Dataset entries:
┌────────
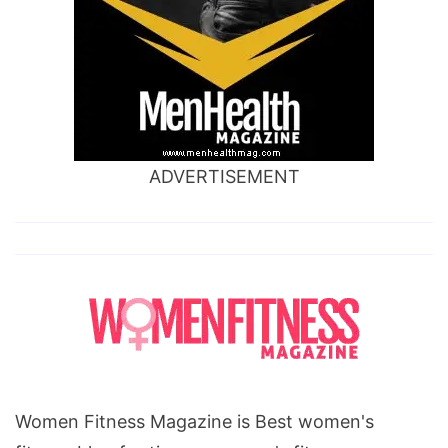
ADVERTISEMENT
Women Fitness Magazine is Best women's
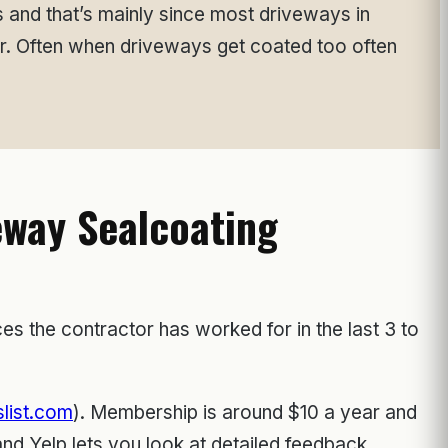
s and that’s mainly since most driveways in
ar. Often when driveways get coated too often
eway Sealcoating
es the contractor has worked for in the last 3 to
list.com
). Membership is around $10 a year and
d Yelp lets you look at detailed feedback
└────────
┌────────
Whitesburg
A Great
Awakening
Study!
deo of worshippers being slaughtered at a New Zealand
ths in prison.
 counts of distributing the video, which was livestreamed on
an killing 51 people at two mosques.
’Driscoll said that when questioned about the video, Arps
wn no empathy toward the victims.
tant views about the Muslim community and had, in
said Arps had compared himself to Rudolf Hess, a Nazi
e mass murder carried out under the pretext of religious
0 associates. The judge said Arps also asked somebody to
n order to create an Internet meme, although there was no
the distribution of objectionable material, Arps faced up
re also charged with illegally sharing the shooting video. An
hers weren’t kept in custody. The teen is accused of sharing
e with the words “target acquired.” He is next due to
└────────
The lines above starting at the one that holds "ADVERTISEMENT" and ending at the one that holds "d Yelp lets you look at detailed feedback" are to be written out exactly, ends included, and no pictures are to be copied.

Problem solution:
ADVERTISEMENT
Women Fitness Magazine is Best women's
s and that’s mainly since most driveways in
ar. Often when driveways get coated too often
eway Sealcoating
es the contractor has worked for in the last 3 to
list.com
). Membership is around $10 a year and
d Yelp lets you look at detailed feedback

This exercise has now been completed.